Overview
PhishER is a lightweight security orchestration, automation, and response (SOAR) platform from KnowBe4 that orchestrates threat response and manages a high volume of potentially malicious email messages reported by users.
Blumira’s integration with PhishER allows you to forward event data from PhishER directly to your Blumira sensor. You can centralize logs and leverage Blumira’s security insight to detect and respond to threats.
Before you begin
This integration requires a Blumira sensor to be installed before you can complete the steps below.

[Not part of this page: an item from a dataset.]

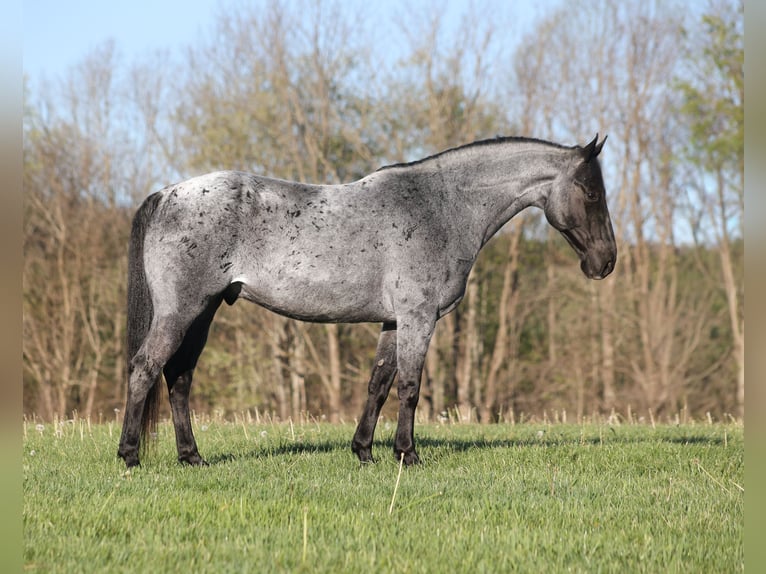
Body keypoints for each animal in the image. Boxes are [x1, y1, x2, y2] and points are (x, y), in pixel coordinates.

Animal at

Ensure that you complete the steps in Building a Blumira sensor with Ubuntu before you continue.
Gather the IP address of your Blumira sensor to use when configuring the external service.
To find and copy the IP address of the sensor, do the following:
- In Blumira, navigate to Settings > Sensors.
- Click the sensor row to open the details page.
- Under Overview, in the Host Details box, copy the IP value.
Forwarding to a Sensor
You can use PhishER's Syslog integration option to log when actions are triggered in your PhishER platform.
To integrate Blumira with KnowBe4 PhishER using Syslog:
- In the PhishER platform, verify that you have PhishRIP enabled or enable it before continuing to the next step.
- Navigate to PhishER > Settings > Integrations.
- Select Syslog.
- Click New Syslog in the top-right.
-
In the Add Syslog Settings window:
- In the Name box, type the name you want to assign your Syslog server, such as "PhishER-Blumira."
- In the Protocol menu, select TLS.
- In the Host box, type the IP address of your Syslog server (i.e., the Blumira sensor).
- In the Port box, type 6514 for the port number of your Syslog server.
- In the Format menu, select JSON as the output format.
- In Blumira, navigate to Settings > Sensors > Sensor details > Logging Devices > Logger Module.
- Click Edit.
- In the Edit Module window, select Update Parameters from the dropdown list.
-
Configure a private key and certificate, then click Apply.